L’ordonnance de référé rendue mardi 6 mars est sans ambiguïté : le Rassemblement des opticiens de France (Rof), qui attaquait l’UFC-Que Choisir en urgence sur son comparateur de devis d’opticiens, a vu toutes ses demandes rejetées par le juge. L’outil d’évaluation des devis optiques, en ligne depuis la mi-janvier, restera donc à la disposition des consommateurs soucieux de situer le prix de leurs verres de lunettes. La décision est, bien entendu, susceptible d’appel.

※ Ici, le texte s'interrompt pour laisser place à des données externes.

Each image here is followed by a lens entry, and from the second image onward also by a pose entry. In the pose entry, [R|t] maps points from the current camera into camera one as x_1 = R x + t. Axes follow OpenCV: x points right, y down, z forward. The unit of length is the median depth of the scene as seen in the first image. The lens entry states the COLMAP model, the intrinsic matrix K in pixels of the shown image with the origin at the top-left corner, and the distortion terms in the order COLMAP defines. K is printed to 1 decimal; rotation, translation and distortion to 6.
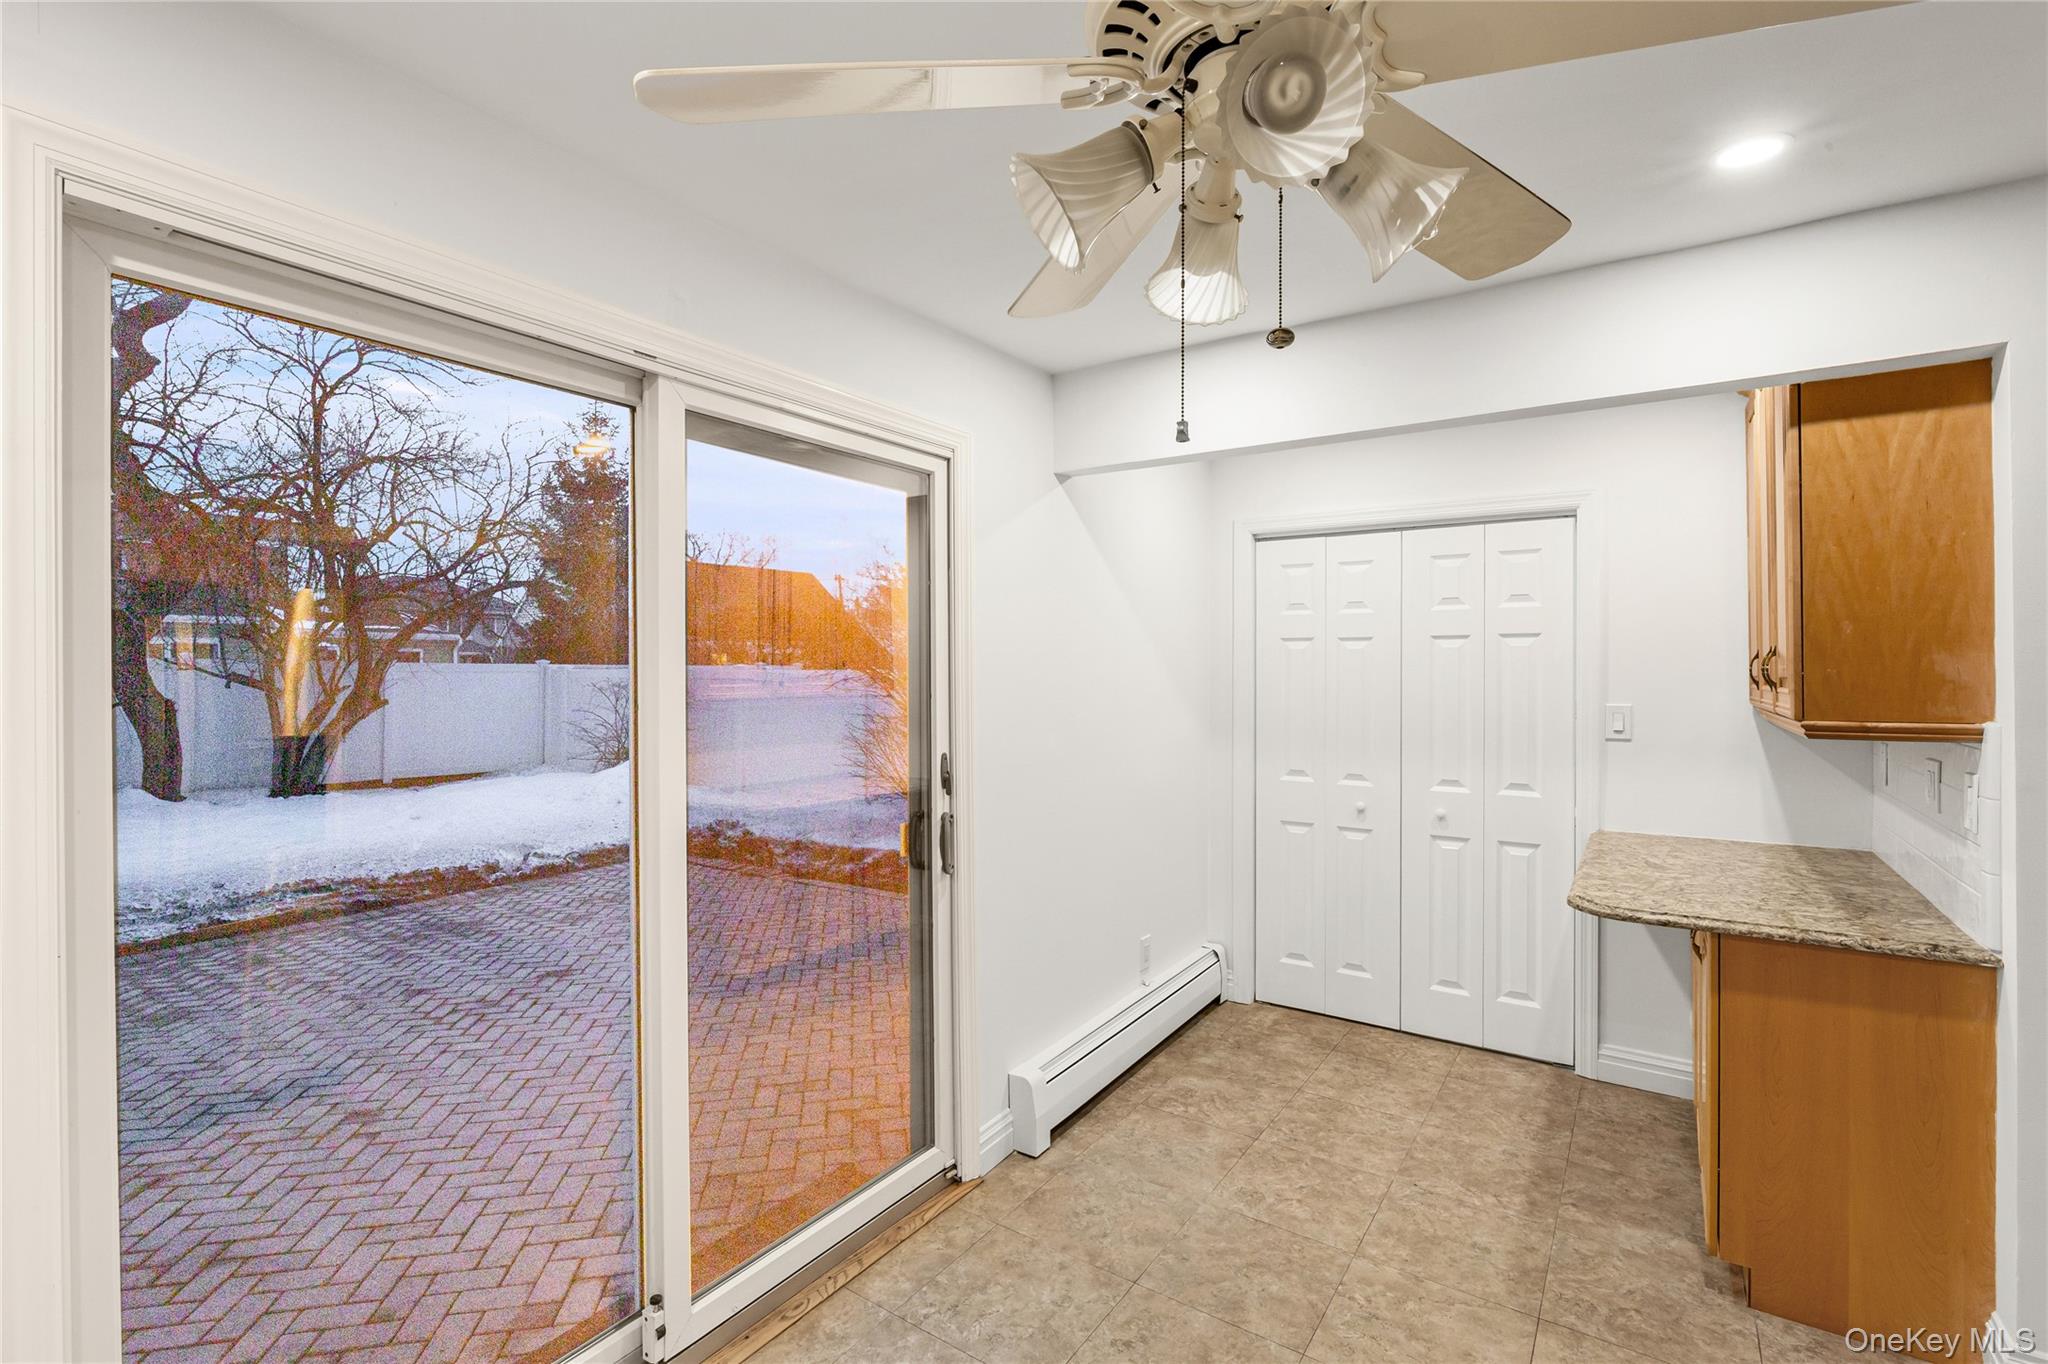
lens RADIAL K [[921.8, 0, 1036.5], [0, 921.8, 670.8], [0, 0, 1]] dist [-0.011552, 0.000833]
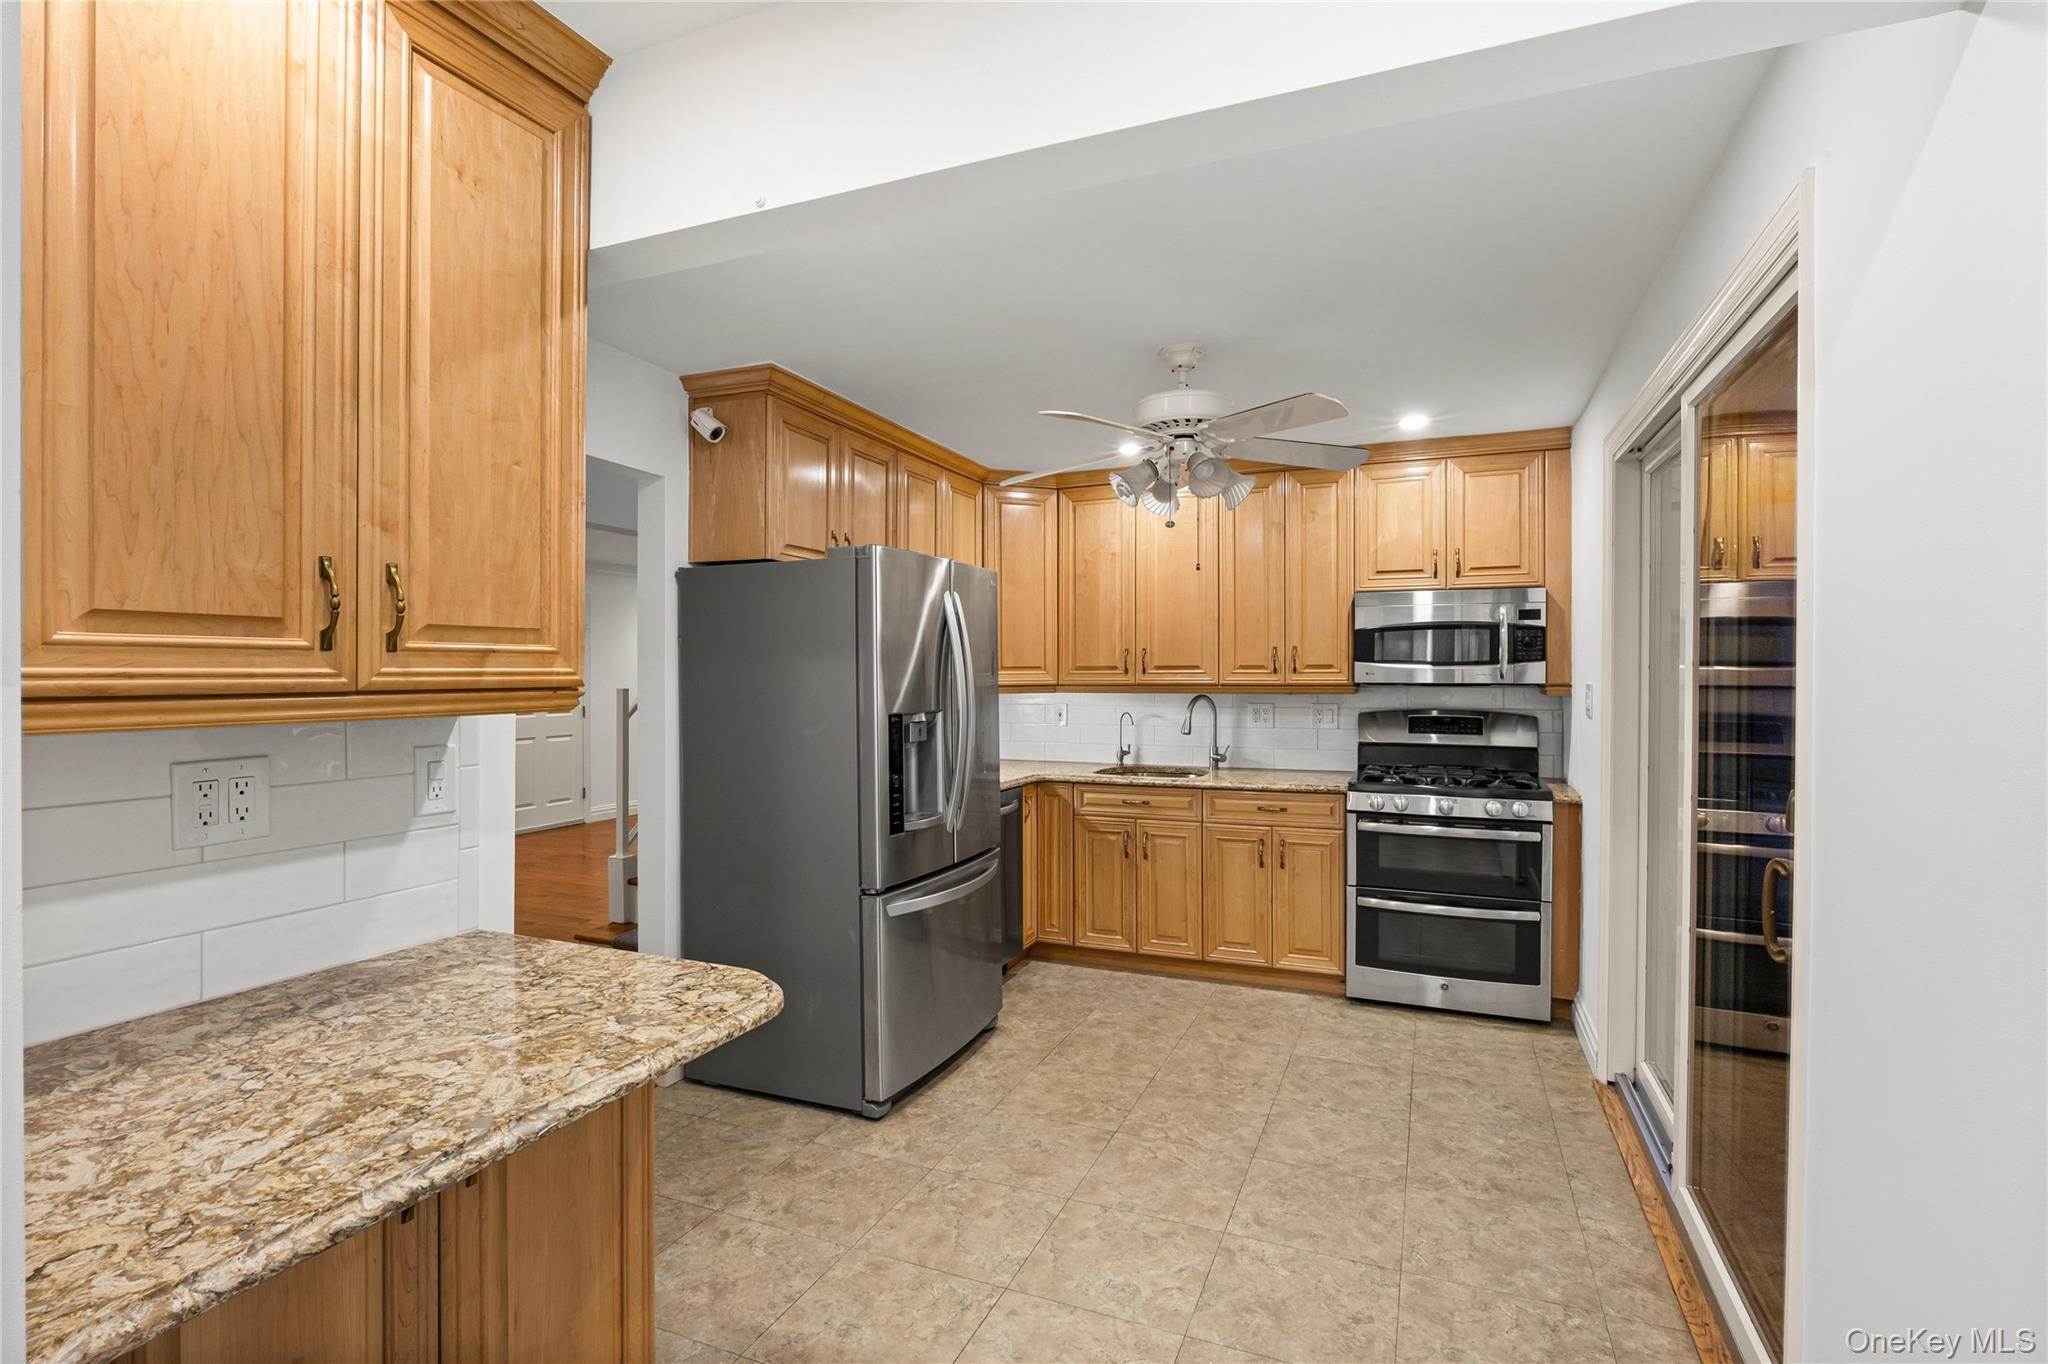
lens RADIAL K [[973.5, 0, 1018.4], [0, 973.5, 683.9], [0, 0, 1]] dist [-0.011033, 0.000853]
pose [[-0.981366, 0.002906, -0.192124, 0.629718], [0.000409, 0.999915, 0.013033, 0.041239], [0.192146, 0.012712, -0.981284, 1.876268]]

Dans le détail, le juge a estimé que la mobilisation des données de santé que suppose l’outil (la correction visuelle, le sexe, l’âge, etc.), dans sa conception ou son utilisation, « n’affecte pas la profession de lunetier ». Le Rof, qui s’est précisément donné pour mission de défendre les opticiens, n’a donc aucune légitimité à se porter en justice sur ce motif. En clair, la façon dont sont traitées les données des utilisateurs ne le regarde pas. Et même si c’était le cas, l’ordonnance prend soin de préciser qu’« il n’apparaît pas que ces données soient fausses » et qu'« il n’apparaît pas que les données et les renseignements fournis par ce comparateur ainsi que leur utilisation constituent par eux-mêmes un trouble manifestement illicite. » Le dénigrement de la profession allégué par le Rof n’est pas non plus constitué aux yeux du juge, dans la mesure où le comparateur n’a d’autre prétention que de renseigner sur une fourchette de prix. Quant à la pratique commerciale trompeuse, à supposer qu’elle existe et c’est loin d’être prouvé, elle concerne là encore exclusivement les consommateurs. Le Rof n’est pas fondé à la dénoncer en justice.